Source extract -
>>>>>
Who’s Afraid of US-Iran Détente?

Diplomatic relations between Iran and the United States were broken off by President Jimmy Carter in April 1980, after the American embassy in Tehran was overrun by Iranian students in November 1979 and 53 Americans were taken hostage. The Reagan administration tried to secretly establish working relations with Iran, but that led to the infamous Iran-Contra scandal. President George H. W. Bush was so interested in reestablishing diplomatic relations with Iran that, in his inauguration speech in January 1989, he declared that “good will [on Iran’s part] begets good will” on America’s part.

After the Iran-Iraq War ended in 1988 and Ayatollah Ruhollah Khomeini, the founder of the Islamic Republic, passed away in June 1989, the Iranian government began to gradually distance itself from his revolutionary policies. Hence, in response to the first President Bush’s call, Iran helped the U.S. to free the American hostages in Lebanon and provided support to the U.S.-led coalition forces that expelled Saddam Hussein’s army from Kuwait in 1991. But Bush lost his reelection bid to Bill Clinton, and the Clinton administration quickly let it be known that it was not interested in rapprochement with Iran. In a gesture of willingness to reopen relations with Washington, the government of the pragmatic Iranian president Akbar Hashemi Rafsanjani granted a large contract to Conoco to work on an offshore Iranian oil field in 1995, even though another oil company had won the bidding. Rafsanjani went so far as to declare publicly that “the era of Ayatollah Khomeini is over.” But Clinton not only prevented Conoco from doing the work, he also imposed tough sanctions on Iran.

The government of moderate Iranian president Mohammad Khatami was also interested in reestablishing relations with the U.S. Khatami suggested the “dialogue of civilizations” as an opening, but the Clinton administration did not take it seriously until it was too late. At that time, Iranian hardliners were opposed to rapprochement between Tehran and Washington, because Iranian reformists were in power.

Khatami’s government did provide crucial help to the U.S. when it attacked Afghanistan in the fall of 2001 by opening Iran’s airspace to U.S. aircraft and providing vital intelligence on Taliban forces. The forces of the Northern Alliance that Iran had supported for years against the Taliban were the first to reach Kabul and overthrow the Taliban government. Then, during the United Nations talks on the future of Afghanistan in Bonn, Germany, in December 2001, Iranian representative Mohammad Javad Zarif met daily with the U.S. envoy James Dobbins, who praised Zarif for preventing the conference from collapsing. Iran also pledged the largest investment and aid to Afghanistan after the U.S. Two months later, however, President Bush rewarded Iran by making it a charter member of his “axis of evil.”
<<<<<
Parts of the exercise -
- A) Reproduce the passage of the US-Iran relations article from "Who’s Afraid of" to "on America’s part.".
- B) According to the article on US-Iran relations, which company did Rafsanjani's government award an offshore oil field contract to in 1995?
- C) Carry the article on US-Iran relations forward from the point where it ends.
The lines that come next have no connection to the article on US-Iran relations.

Record set -
>>>>>
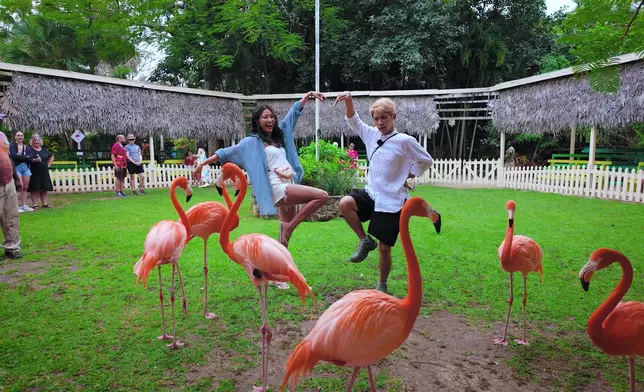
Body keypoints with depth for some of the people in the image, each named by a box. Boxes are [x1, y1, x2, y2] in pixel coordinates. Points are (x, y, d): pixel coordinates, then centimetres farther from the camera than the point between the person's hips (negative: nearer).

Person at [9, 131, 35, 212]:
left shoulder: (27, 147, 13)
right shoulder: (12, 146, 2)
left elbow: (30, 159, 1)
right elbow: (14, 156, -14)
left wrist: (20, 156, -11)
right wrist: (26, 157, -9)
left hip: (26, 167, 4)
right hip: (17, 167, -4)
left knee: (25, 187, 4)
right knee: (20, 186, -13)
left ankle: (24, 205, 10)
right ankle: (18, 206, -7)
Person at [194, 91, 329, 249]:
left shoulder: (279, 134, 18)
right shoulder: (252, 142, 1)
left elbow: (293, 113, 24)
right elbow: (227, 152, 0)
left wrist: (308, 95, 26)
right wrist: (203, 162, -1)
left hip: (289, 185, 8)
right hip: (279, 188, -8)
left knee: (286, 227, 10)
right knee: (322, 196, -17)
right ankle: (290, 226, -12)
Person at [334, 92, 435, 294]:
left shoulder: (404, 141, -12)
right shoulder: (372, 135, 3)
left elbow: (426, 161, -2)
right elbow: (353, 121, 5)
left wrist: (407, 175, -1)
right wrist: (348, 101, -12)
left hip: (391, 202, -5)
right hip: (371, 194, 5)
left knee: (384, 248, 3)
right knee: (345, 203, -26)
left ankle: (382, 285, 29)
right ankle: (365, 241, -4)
<<<<<
>>>>>
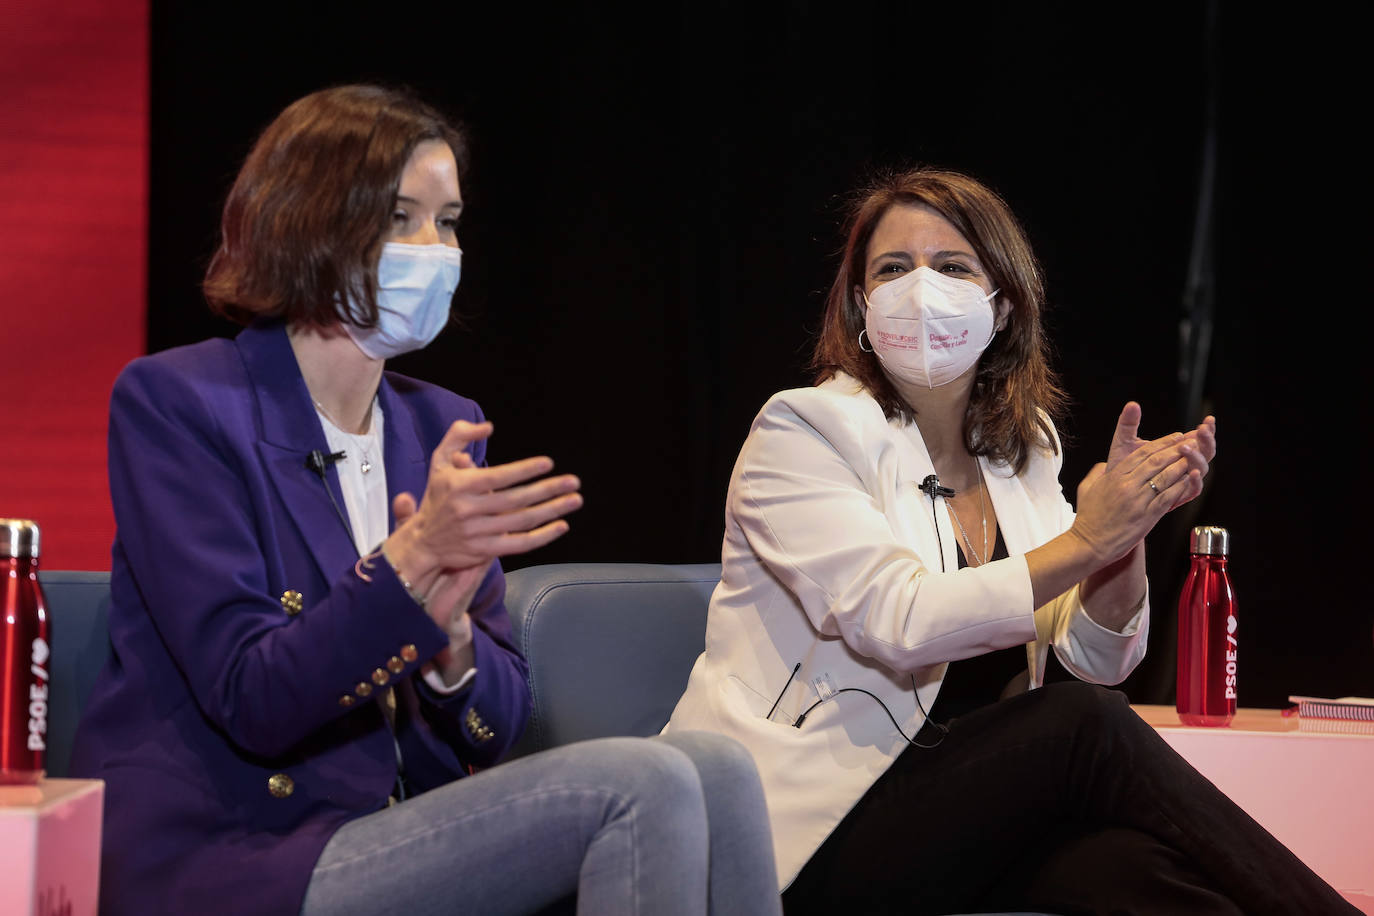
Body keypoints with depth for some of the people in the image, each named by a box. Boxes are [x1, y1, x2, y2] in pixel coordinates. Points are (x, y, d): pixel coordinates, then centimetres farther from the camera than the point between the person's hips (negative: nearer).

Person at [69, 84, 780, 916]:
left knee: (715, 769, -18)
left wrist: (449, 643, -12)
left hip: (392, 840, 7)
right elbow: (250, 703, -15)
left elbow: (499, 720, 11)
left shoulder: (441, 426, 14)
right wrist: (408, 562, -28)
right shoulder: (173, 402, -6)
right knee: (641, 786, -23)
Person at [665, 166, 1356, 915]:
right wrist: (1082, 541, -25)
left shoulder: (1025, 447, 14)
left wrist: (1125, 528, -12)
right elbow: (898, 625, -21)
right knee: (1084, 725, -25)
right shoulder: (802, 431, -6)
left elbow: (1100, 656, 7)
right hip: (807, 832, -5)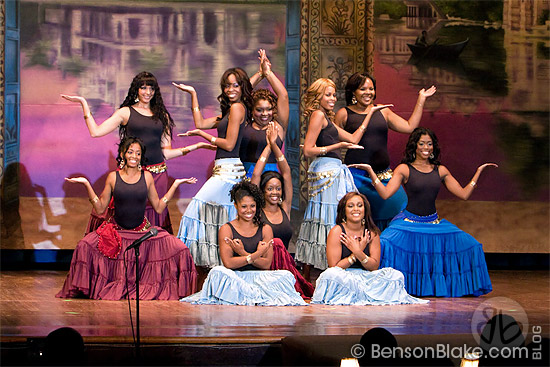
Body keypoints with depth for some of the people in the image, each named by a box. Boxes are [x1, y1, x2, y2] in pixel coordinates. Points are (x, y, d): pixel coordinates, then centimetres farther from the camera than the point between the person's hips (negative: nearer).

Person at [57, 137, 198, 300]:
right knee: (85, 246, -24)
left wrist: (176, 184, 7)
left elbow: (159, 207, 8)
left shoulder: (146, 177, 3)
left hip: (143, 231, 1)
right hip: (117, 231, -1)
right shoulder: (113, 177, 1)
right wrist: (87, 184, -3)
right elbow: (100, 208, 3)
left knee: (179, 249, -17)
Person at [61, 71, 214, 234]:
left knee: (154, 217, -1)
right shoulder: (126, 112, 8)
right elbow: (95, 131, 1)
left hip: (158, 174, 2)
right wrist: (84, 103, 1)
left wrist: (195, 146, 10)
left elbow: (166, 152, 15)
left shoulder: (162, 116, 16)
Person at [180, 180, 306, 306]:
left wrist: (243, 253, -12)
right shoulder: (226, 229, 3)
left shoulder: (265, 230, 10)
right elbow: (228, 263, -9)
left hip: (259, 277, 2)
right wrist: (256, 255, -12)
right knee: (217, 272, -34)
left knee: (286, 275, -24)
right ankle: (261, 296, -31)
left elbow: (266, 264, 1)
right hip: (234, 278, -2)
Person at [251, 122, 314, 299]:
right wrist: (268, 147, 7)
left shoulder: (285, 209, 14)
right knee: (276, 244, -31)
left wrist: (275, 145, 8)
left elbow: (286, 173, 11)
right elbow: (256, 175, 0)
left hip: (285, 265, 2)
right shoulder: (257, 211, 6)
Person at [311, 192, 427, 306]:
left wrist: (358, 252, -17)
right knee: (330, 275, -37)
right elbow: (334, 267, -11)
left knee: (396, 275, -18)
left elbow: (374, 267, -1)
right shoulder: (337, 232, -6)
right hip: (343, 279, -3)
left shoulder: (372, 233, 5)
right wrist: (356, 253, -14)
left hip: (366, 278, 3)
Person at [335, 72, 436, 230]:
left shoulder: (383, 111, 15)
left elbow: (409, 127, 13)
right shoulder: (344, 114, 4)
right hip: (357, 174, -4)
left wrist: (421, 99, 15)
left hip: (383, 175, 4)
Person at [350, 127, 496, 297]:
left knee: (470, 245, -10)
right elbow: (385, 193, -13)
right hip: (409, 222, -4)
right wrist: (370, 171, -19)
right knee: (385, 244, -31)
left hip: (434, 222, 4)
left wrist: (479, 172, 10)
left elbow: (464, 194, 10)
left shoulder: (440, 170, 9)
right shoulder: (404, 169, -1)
<<<<<
>>>>>
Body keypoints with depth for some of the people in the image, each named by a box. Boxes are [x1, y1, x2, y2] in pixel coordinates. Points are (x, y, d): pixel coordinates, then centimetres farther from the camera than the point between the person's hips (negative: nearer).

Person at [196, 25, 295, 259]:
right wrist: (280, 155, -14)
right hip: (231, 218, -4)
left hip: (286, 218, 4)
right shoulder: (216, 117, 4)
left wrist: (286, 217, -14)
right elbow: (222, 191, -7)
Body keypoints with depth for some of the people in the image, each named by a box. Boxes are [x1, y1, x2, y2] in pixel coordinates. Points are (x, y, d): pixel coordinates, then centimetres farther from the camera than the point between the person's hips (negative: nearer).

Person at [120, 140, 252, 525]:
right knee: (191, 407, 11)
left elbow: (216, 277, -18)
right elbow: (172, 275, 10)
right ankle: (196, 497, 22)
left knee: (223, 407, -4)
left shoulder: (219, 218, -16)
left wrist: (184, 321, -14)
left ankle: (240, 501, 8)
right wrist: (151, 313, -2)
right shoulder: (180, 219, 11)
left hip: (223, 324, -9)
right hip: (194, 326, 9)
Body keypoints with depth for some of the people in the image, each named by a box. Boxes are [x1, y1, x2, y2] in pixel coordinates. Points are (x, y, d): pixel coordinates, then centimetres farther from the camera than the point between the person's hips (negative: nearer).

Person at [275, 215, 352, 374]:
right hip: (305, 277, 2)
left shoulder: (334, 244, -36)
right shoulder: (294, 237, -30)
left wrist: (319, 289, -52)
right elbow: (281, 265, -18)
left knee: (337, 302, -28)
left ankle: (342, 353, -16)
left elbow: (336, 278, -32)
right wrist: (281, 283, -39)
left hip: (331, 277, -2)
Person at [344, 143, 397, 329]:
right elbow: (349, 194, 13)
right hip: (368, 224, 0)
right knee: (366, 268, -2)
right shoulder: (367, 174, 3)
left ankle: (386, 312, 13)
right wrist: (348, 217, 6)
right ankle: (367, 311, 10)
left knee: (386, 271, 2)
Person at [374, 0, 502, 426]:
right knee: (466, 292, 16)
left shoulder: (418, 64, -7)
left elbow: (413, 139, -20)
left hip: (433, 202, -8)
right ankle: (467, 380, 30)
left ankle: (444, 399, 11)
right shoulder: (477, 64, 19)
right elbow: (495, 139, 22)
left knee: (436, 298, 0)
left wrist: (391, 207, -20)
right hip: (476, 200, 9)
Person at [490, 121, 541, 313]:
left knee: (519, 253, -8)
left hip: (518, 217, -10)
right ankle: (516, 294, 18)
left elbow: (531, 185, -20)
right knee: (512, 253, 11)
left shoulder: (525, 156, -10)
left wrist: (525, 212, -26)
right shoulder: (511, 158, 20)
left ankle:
<<<<<
Answers per task -
- A)
Who’s Afraid of US-Iran Détente?

Diplomatic relations between Iran and the United States were broken off by President Jimmy Carter in April 1980, after the American embassy in Tehran was overrun by Iranian students in November 1979 and 53 Americans were taken hostage. The Reagan administration tried to secretly establish working relations with Iran, but that led to the infamous Iran-Contra scandal. President George H. W. Bush was so interested in reestablishing diplomatic relations with Iran that, in his inauguration speech in January 1989, he declared that “good will [on Iran’s part] begets good will” on America’s part.

- B) Conoco

- C)
In May 2003, Khatami’s government made a comprehensive proposal to the U.S., offering to negotiate all the important issues, including recognizing Israel within its pre-1967 war borders and cutting off material support to Hamas and Hezbollah. The proposal was rejected. That was, of course, when Bush’s “mission accomplished” banner was the toast of Washington.

Contrary to popular belief, the Iranian hardliners are not opposed to reestablishing diplomatic relations with the U.S. They are fully aware that the Iranian people favor rapprochement. Therefore, the hardliners considered reestablishment of diplomatic relations with the U.S. a “grand prize” that Khatami and his reformist camp could not be allowed to receive. In an op-ed in the Wall Street Journal on June 15, 2005, right before Iran’s presidential elections, Shirin Ebadi and I predicted [.pdf] that the government of President Mahmoud Ahmadinejad would suppress internal dissent but still try to start negotiations with the U.S. That is exactly what has happened. While cracking down hard on opposing voices and committing gross violations of human rights of Iranians, Ahmadinejad has tried to bring the U.S. to the negotiation table. He sent a long letter to President Bush but did not receive any response. Every September he has participated in the gathering of world leaders at the annual meeting of the UN General Assembly, and he has met with many influential American political thinkers. In an unprecedented move, he congratulated Barack Obama upon his election on Nov. 4. The collapse of oil prices, a deteriorating economy, and the UN-mandated sanctions imposed on Iran because of its nuclear program have provided additional impetus for Iranian leaders to seek out better relations with the U.S. President-elect Obama has also said that his administration will be willing to negotiate with Tehran without any preconditions.

Therefore, the conditions seem to be ripe for U.S.-Iran negotiations and rapprochement to begin, provided that Obama’s foreign policy team takes the right approach. One would think that such a step would be greeted with a great sigh of relief by the other governments of the Middle East. Not so. Two powerful lobby groups are opposed to any rapprochement between Iran the U.S. One is the well-known Israel lobby. I will discuss Israel’s opposition in a separate article, only pausing to point out that it has nothing to do with the “existential threats” Israel claims Iran poses to it.

The second group that opposes détente between the U.S. and Iran consists of the Middle East’s Arab governments. Their fears are rooted in their total dependence on the U.S. for the survival of their regimes, the fierce anti-Americanism of their populations, and the historical resentments that Arab governments have had toward Iran. Let me explain.

In the 1960s, the Labor government of Prime Minister Harold Wilson recognized that Britain could no longer afford to act as an imperial power. Thus, he announced in January 1968 that by December 1971 all the British forces to the east of the Suez Canal would be withdrawn, and he began setting up the United Arab Emirates in the southern part of the Persian Gulf as a way of transferring power to the Arab sheiks who had worked closely with Britain. But both the British and U.S. governments were worried about the designs that the Soviet Union had on the Persian Gulf.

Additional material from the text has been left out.